Fossé entre les Antillais et les Africains
Après son premier roman Hérémakhonon, paru en 1976, l’autrice surprend ses lecteurs en publiant des ouvrages de références et de renommée mondiale dont le roman historique en deux tomes Ségou (1984-1985). Ce livre aborde l’histoire de trois frères, retraçant la chute du royaume bambara de Ségou et dont la parution intervient dans le contexte de l’«effet Racines», le célèbre roman d’Alex Haley adapté pour la télévision quelques années plus tôt. Elle est également réputée pour son roman Moi, Tituba sorcière... un récit poignant d’esclave dont la version anglaise est accompagnée d’une préface d’Angela Davis. Elle décide d’abandonner les reconstitutions historiques avec Traversée de la mangrove (1989), Célanire cou-coupé (2000) ou Histoire de la femme cannibale (2005).
Maryse Conte avait le verbe tranchant quand il s’agissait de parler de fierté régionale, raciale ou communautaire : «Il est grand temps de dire que l’endroit dont nous venons n’a pas tellement d’importance.

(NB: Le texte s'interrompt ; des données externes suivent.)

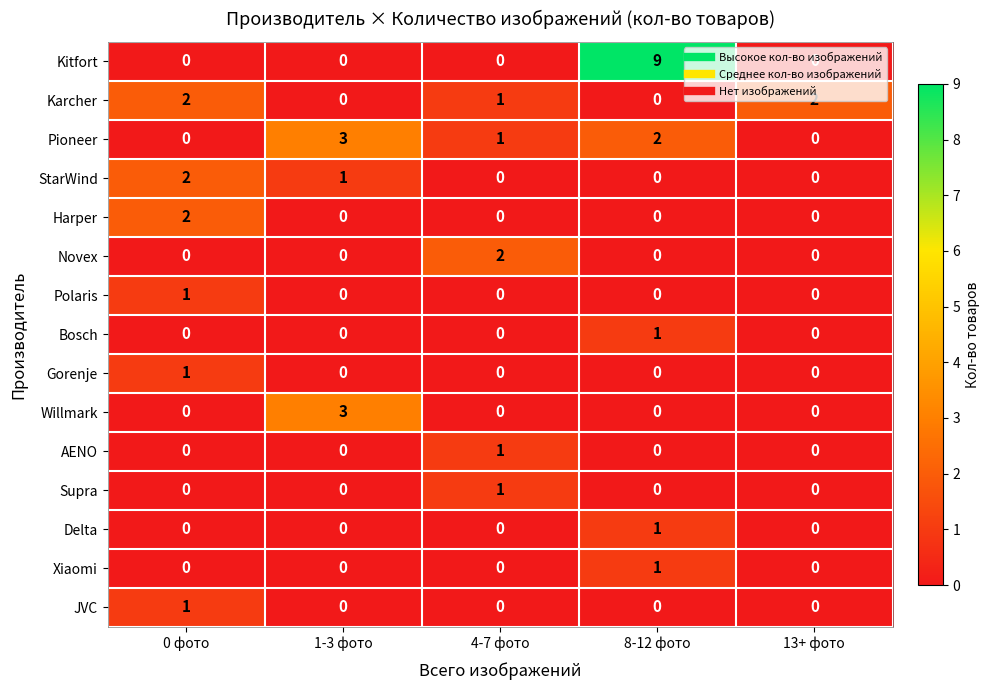

How many JVC values are between 0 and 1?

5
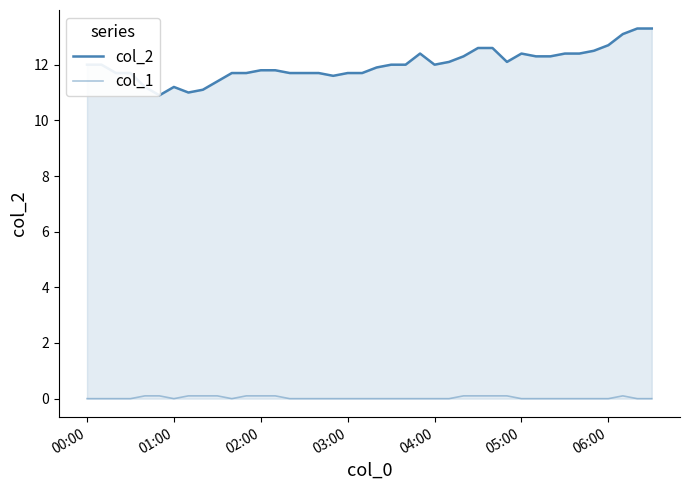

How many values in the col_2 series are below 12?

19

Pour nous, Antillais, ce qui compte, c’est le peuple que nous sommes devenus, ce que nous avons comme culture à présenter au reste du monde». «L’Afrique, quand je l’avais découverte en hypokhâgne, note Maryse Condé dans sa deuxième autobiographie, La Vie sans fards (Lattès, 2012), n’était rien de plus qu’un objet littéraire. (…) Cependant, au fur et à mesure, les réalités africaines avaient occupé dans ma vie une place de plus en plus grande. Je ne voulais plus songer aux Antilles qui évoquaient des souvenirs trop douloureux.» Dans La Vie sans fards, autobiographie publiée en 2012, elle confie qu’elle n’arrive pas à devenir Africaine compte tenu du «fossé entre les Antillais et les Africains».
Meurtrie au plus profond d’elle-même d’être restée «l’étrangère» malgré sa peau noire, elle commence à comprendre la thèse sur le mythe de la négritude de Frantz Fanon. Se rendant compte que son mariage est un fiasco, elle fuit au Ghana avec ses enfants puis au Sénégal, où elle se marie au début des années 80 avec un professeur britannique blanc. Richard Philcox sera son traducteur. Elle se remet à l’écriture après avoir trouvé le calme et la sérénité à l’âge de 42 ans, et ce, après après douze années d’épreuves en Afrique et grâce à son nouveau compagnon.
Il est à noter qu’après la reconnaissance de la traite et de l’esclavage comme crimes contre l’humanité en 2001, elle préside en France le comité pour la mémoire de l’esclavage. En décembre 2002, elle prend sa retraite universitaire. Atteinte d’une maladie neurodégénérative, Maryse Conté résidait avec son mari depuis les années 80 dans un petit village provençal du Vaucluse en France. C’est dans ce lieu qu’elle avait dicté son dernier livre à une amie, L’Évangile du nouveau monde, sa réécriture du Nouveau Testament en Guadeloupe. A propos de cette dernière publication, elle écrivait : «Je n’écrirais plus. C’est trop dur et trop compliqué. Je voulais résumer un peu mes luttes et mes échecs et mettre les deux en parallèle (...) C’est un testament moqueur. J’ai voulu faire rire, amuser, choquer. Et provoquer autant qu’être grave, sérieuse et profonde. Les deux désirs se combattent en moi.»